Wir sollten das vorher klären, denn ab Samstag ist die Anmeldung offen und Duisburg ist oft nach wenigen Stunden ausgebucht. Wenn wir also teilnehmen wollen, dann sollten wir Samstag morgen (bzw. Nacht) melden.

Ich sage mal, ich bin in jedem Fall dabei, sonst gibt das nie was...


----------



## sun909 (8. Oktober 2009)

Gut,
dann hier oder per E-Mail/Tel eine FESTE Zusage bis Freitag abend, 19.00 Uhr.

Verbindliche Zusage Stand 14.00 Uhr:

1. Stuntbeck (Michael)                    
2. Daywalker74 (Thomas)               Prio: superschnell-schneller 4er Mix
3. Sun909 (Carsten)                       -auch im schnellen 4er Mix-hust...
4. Merlin (Tom)                             -im zuuu schnellen egal wo 
5. Surftigresa (Melanie)                  -schneller 4er Mix

Blitzfitz und Monsterchen (er hatte doch auch noch Interesse im schnellen?) habe ich jetzt auch noch angeschrieben, von dem habe ich eine Mail-Adresse, von den anderen (Gerd (Tauchsieder), Sebastian ( MasifCentralier)aktuell nicht...

to be continued...

grüße
Carsten


----------



## MTB-News.de




----------



## Stunt-beck (8. Oktober 2009)

Schön zu sehen das es doch noch Starter gibt. Könnte mir auch Vorstellen in einem schnellen 4er Team mit zu fehren. Als Vorbereitung empfehle ich den Poisencup und den EMC dort werde ich wieder starten nächstes Jahr. Zu dem Startgeld muß ich unserem belgischen Freud Recht geben. Wenn man bedenkt das man beim Bonn-Marathon schon 35 Euro bezahlt und dann nur 4 h unterwegs ist wenn überhaupt. Also da ich ja die Sache in die Hand nehmen soll melden sich doch bitte alle die interesse haben bei mir bis morgen Abend 18 Uhr. Sollten sich genug melden werde ich dann in der Nacht nennen. Ich bin ja eh auf. Und lade dann schon mal zum Zwiebelkuchen-essen nächsten Samstag für alle Teilnehmer ein. Was den WP angeht. Ich bin noch frei für ein Team es finden sich dann bestimmt noch andere. So nun liegt es an euch ob wir fahren oder nicht.

Gruß Micha


----------



## Merlin (8. Oktober 2009)

Ich würde zu zwei 4er Teams tendieren, dann könnte man ein (sehr) schnelles und ein  (etwas) gemütlicheres machen. Im 8er Team wirds mit den unterschiedl. Prioritäten eng...


----------



## sun909 (8. Oktober 2009)

...für ein 4er Mix braucht man nur eine Dame 

2x 4er ist durchaus realistisch, hast du Recht, Tom.

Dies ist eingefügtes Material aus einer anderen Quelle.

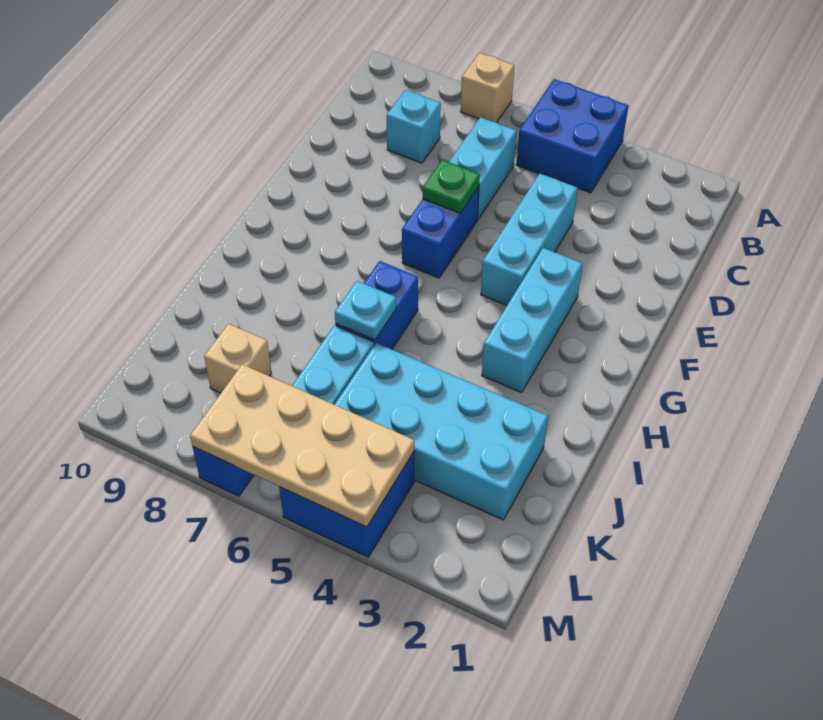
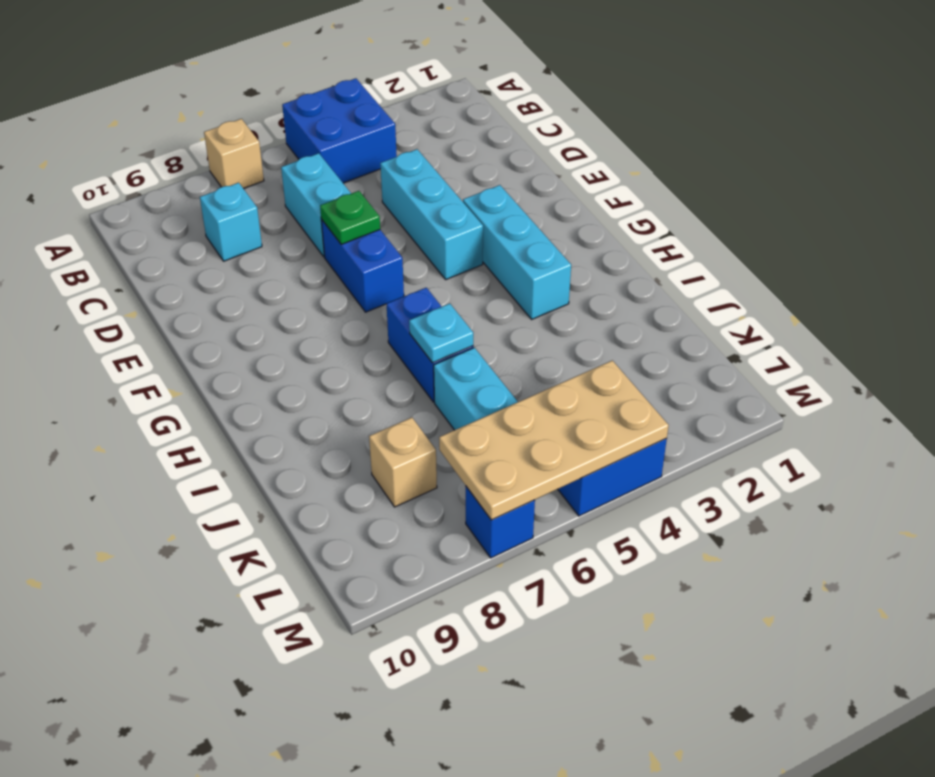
cyan 2x4 brick [334,343,548,520] -> none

Micha, hast du die beiden o.g., von denen ich nix hatte, angemailt / SMS ?

Melanie überlegt bei Ridefirst (Marc) im WP Pokal-Team mitzufahren (s. Thread unter uns hier). Da war auch noch Platz, vielleicht passt das für dich?

grüße


----------



## Stunt-beck (8. Oktober 2009)

Hallo Carsten habe leider auch keine Adressen von den beiden. Was die frauenquote anbetrifft. Philbert also Sabine hatte auch interesse. Ich brauche sie nur anzurufen und informieren über den Stand der Dinge. Somit wäre das mit den Frauen schon geregelt. Wenn der Ralf und Thomas ( monsterchen) noch dabei wären könnten wir auch noch Silvya dazu nehmen wenn sie will ich denke wir bekommen das zusammen mit zwei 4er Teams. Dann brauchen wir aber noch einen zweiten der der das andere Team meldet es geht immer nur einer der nennt. Und zwar muß es der Teamführer sein. Bis später muß jetzt erst mal mit Hund und Kind raus. Kannst mich aber auch anrufen wenn du willst 

Grüße Micha


----------



## sun909 (8. Oktober 2009)

...mal abwarten, wer sich bis morgen noch meldet. 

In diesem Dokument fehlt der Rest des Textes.